3.2. Model predictions
The external belt, kneepad and ground reaction forces are plotted vs. six stance postures in Fig. 4. The modeled belt, kneepad, and Normal ground reaction forces were relatively stable for the six stance postures, ranging from 19.5% to 23.9% of body weight, 26.9% to 28.7% body weight, and 41.3% to 49.5% body weight, respectively. Both the belt and kneepad forces decreased slightly, while the Normal ground reaction force increased with each increasingly upright posture. This is consistent with expectations that a more upright posture would need less support at the hips and knees than a more seated posture, and have more of the bodyweight transmitted through the lower limbs to the ground.
Fig. 4.

The model estimates for the external belt (Fbelt), kneepad (Fpad), and ground reaction forces (N and Fx) during passive stance at each of the six stance postures (as shown in Fig. 1) are plotted in terms of percent body weight (% BW).

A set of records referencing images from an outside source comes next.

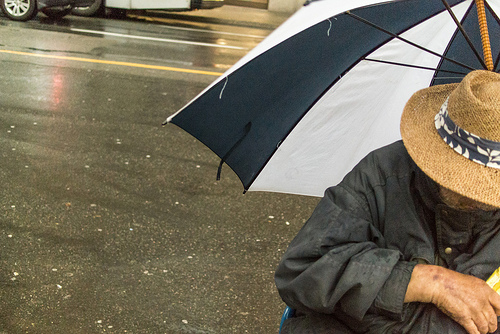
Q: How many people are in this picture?
A: 1.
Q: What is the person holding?
A: Umbrella.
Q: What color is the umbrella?
A: Blue and white.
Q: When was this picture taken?
A: Daytime.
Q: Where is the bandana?
A: Wrapped around hat.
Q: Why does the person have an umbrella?
A: It's raining.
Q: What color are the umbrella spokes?
A: Black.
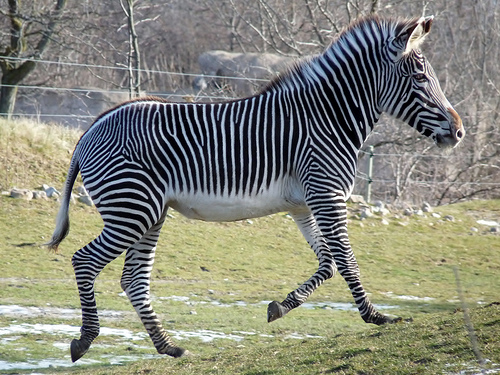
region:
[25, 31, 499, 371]
the zebra is running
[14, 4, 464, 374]
zebra's fur is stripes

The estimates for the quadriceps muscle forces for the active (R = 0) and active resisted conditions (R = 16.7%, 33.3%, 50%, and 67.7% of body weight) are shown in Fig. 5 vs. each of the six stance postures. The active muscle force was estimated to increase incrementally with each level of added resistance; the most upright postures required larger quadriceps forces for a given resistance level due to the decreasing mechanical advantage of the muscle (peaks at ~190% of body weight). That is, the horizontal resultant of the quadriceps and patellar tendons is a smaller percentage of the total muscle force as the stance postures become increasingly upright, thereby requiring greater total quadriceps muscle force to oppose a given resistance level with the most upright stance postures.
Fig. 5.

Modeled quadriceps forces are shown in percent body weight (% BW) during active and active–resistive stance with resistances ranging from 13.7% BW to 67.7% BW for each of the six stance postures.

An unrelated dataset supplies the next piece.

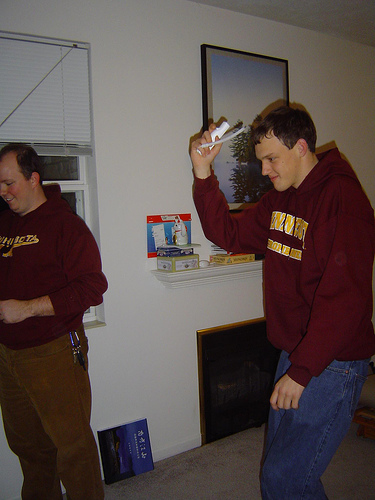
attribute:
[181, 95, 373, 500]
person — young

The compressive and shear forces at the distal femur were predicted for passive stance, active stance, and active–resistive stance (Fig. 6). The compression forces of the active condition (R = 0) were approximately double those predicted for the passive condition (~75% vs. 45% of body weight, respectively). For active–resistive stance using an added resistance of 67.7% of body weight (445 N for a 68 kg individual), the compression forces reached ~240% of body weight or nearly six-times the passive condition estimate. The shear force estimates also increased with added resistance, but were so low during passive stance (range 1.1% to −7.9% body weight) that they only reached a maximum value of 24.0% body weight with R = 67.7% body weight, or one-tenth of the compressive force estimate.
Fig. 6.

Modeled distal femur compression (A) and shear (B) in terms of percent body weight are plotted for passive, active, and active–resistive stance at each of the six stance postures. Note the different scales between graph A and B.
3.3. Model sensitivity and validity
When the distance from the foot CoP to the ankle CoR (dx) and the coefficient of friction (ugr) were varied from −5.0 to 7.5 cm (in 2.5 cm increments) and 0.05 to 0.30 (in 0.05 increments), respectively, the average passive compression, passive shear, active compression, active shear and quadriceps force changed by less than 5% body weight per incremental parameter change for position 1. The sensitivity analysis for all six standing positions for dx and ugr is presented in Table 1.
Table 1.
The mean change in the compression, shear, and quadriceps force during passive (P) and active (A) stance in position 1 and 6 for a given change in dx (2.5 cm) or ugr (0.05)
| Mean difference per 2.5 cm change in dx (range = −0.05 to 7.50 cm) | Mean difference per 0.05 cm change in ugr (range = −0.05 to 0.30 cm) | |
|---|---|---|
| Pcomp | 0.66–0.76% BW | 0.61–0.77% BW |
| Pshear | 2.47–2.84% BW | 2.295–2.88% BW |
| Acomp | 3.12–6.54% BW | 4.49–11.44% BW |
| Ashear | 2.68–3.35% BW | 2.68–3.80% BW |
| Fquad | 2.46–5.80% BW | 4.49–10.72% BW |
Pcomp = passive compression; Pshear = passive shear; Acomp = active compression; Ashear = active shear; Fquad = quadriceps force.
When the active condition belt force was changed ±15% (in 5% increments) from the passive condition, the average shear and compressive forces changed from 0.25% to 0.31% body weight and 0.94% to 1.15% body weight, respectively, per incremental change in belt force. Thus, the shear force never exceeded 26.85% body weight when testing these variations in belt forces at a resistance level of 67.7% body weight.
The validity of this model cannot be tested non-invasively, however, we can estimate prediction errors by comparing the experimentally measured belt, pad and ground reaction forces with the modeled Fbelt, Fpad and N forces. For the 14 stance postures tested using two subjects, the mean percent error (of absolute values) between the measured and modeled external forces were 17.4%, 17.8%, and 14.2% for the Fpad, Fbelt, and N, respectively.
4. Discussion
The primary findings of this model are (1) external forces vary only minimally with stance position; (2) quadriceps forces are considerably influenced by stance position and resistance magnitude; and (3) compression in the distal femur is closely aligned with the electrically induced quadriceps muscle forces during active stance, approaching 240% of body weight, whereas shear never exceeds 25% of body weight.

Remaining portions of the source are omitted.